> **THE TASK**
Express every text line from the rows below as a Markdown table with the columns Line and Content, numbering the lines in order and leaving out blank lines. Omit the pictures.

*** Opening TASK MATERIAL ***

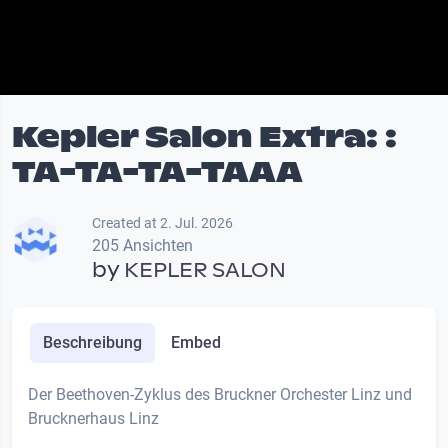
Kepler Salon Extra: :
TA-TA-TA-TAAA
Created at 2. Jul. 2026
205 Ansichten
by
KEPLER SALON
Beschreibung
Embed
Der Beethoven-Zyklus des Bruckner Orchester Linz und
Brucknerhaus Linz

*** Closing TASK MATERIAL ***

> **RESPONSE TO THE EXERCISE**
| Line | Content |
|---|---|
| 1 | Kepler Salon Extra: : |
| 2 | TA-TA-TA-TAAA |
| 3 | Created at 2. Jul. 2026 |
| 4 | 205 Ansichten |
| 5 | by |
| 6 | KEPLER SALON |
| 7 | Beschreibung |
| 8 | Embed |
| 9 | Der Beethoven-Zyklus des Bruckner Orchester Linz und |
| 10 | Brucknerhaus Linz |